▶ **Dataset**:

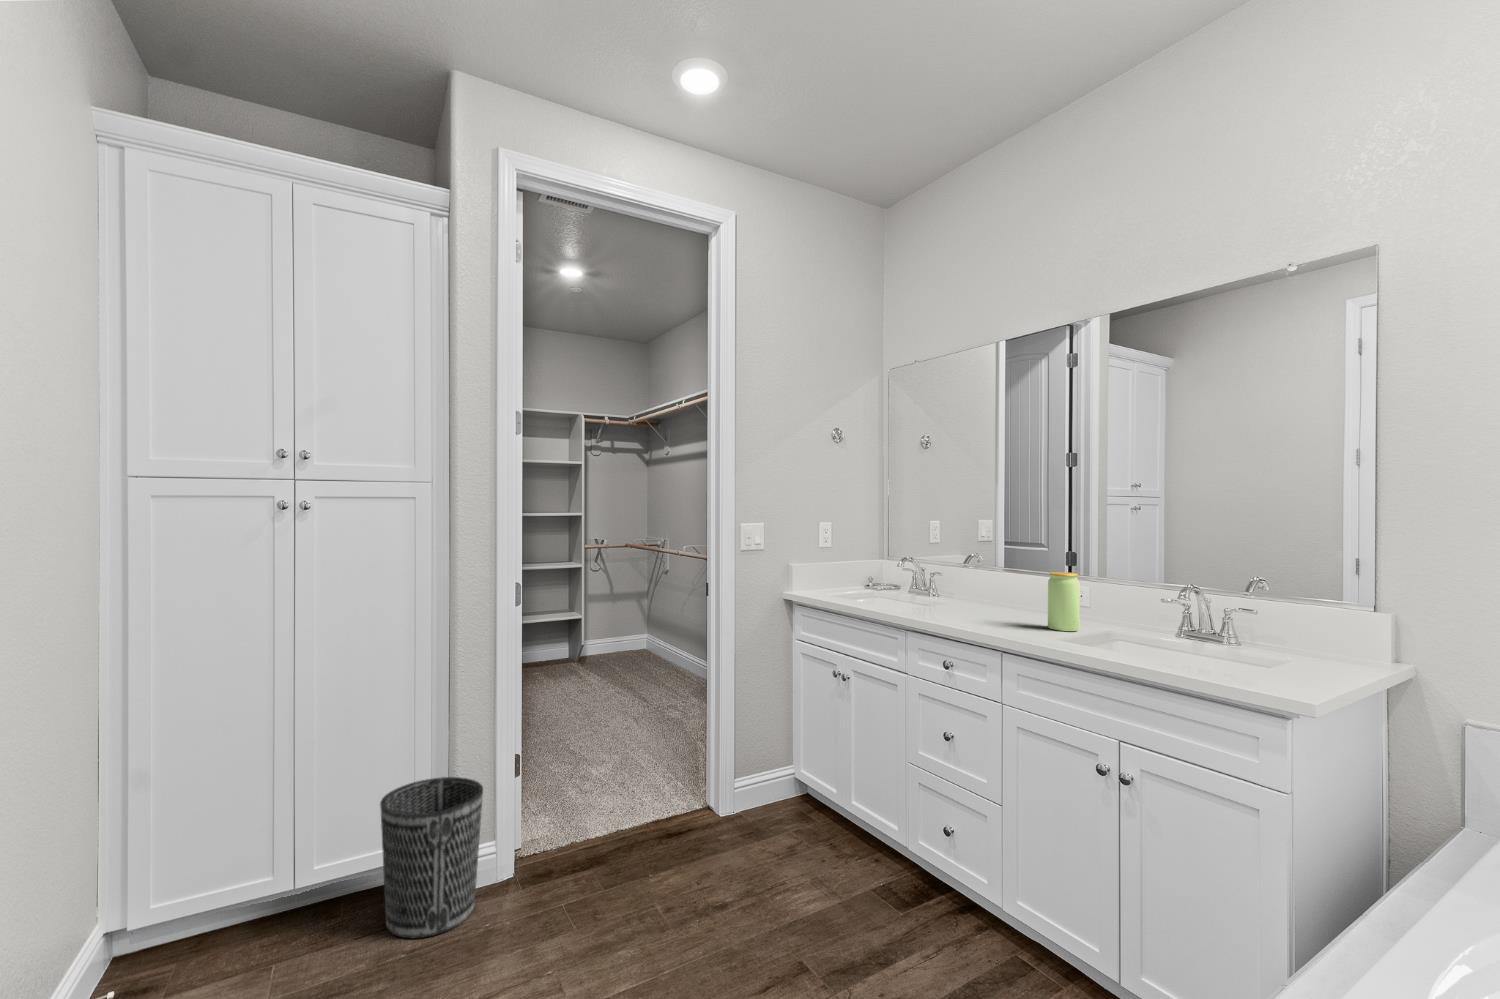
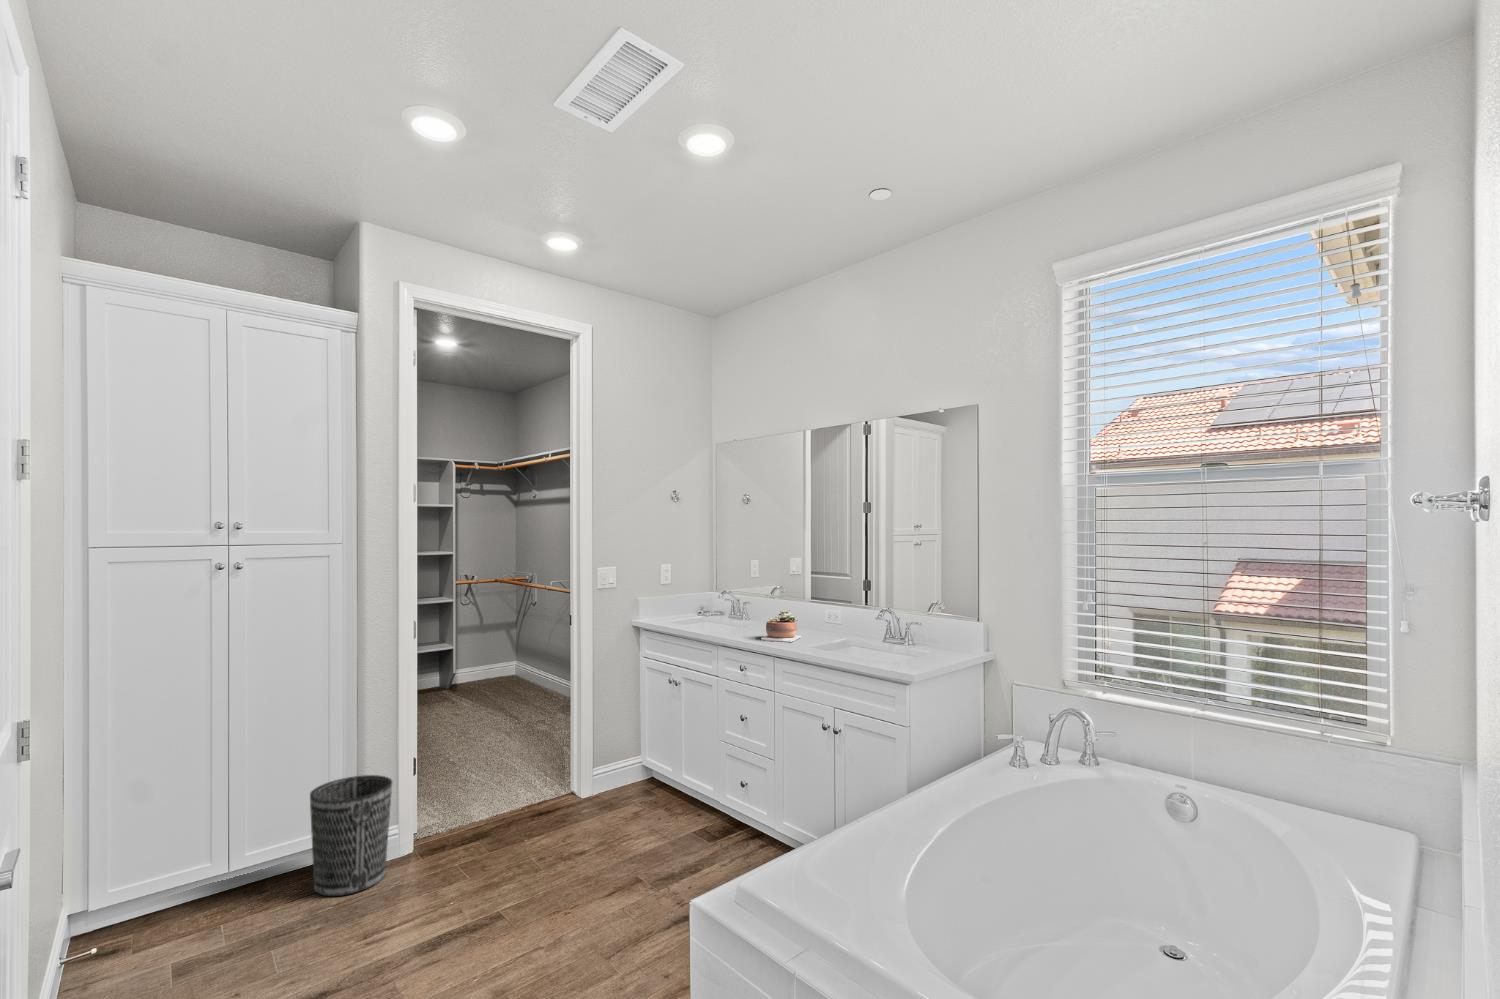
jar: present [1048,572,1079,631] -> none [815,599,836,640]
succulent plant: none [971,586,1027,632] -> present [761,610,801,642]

--

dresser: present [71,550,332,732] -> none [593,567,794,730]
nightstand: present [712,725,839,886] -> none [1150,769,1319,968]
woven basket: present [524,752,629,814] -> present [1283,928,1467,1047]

▶ **Instruction**: Every line containing the string "none" should be pulled from the listing and copied.

▶ **Solution for this task**:
jar: present [1048,572,1079,631] -> none [815,599,836,640]
succulent plant: none [971,586,1027,632] -> present [761,610,801,642]
dresser: present [71,550,332,732] -> none [593,567,794,730]
nightstand: present [712,725,839,886] -> none [1150,769,1319,968]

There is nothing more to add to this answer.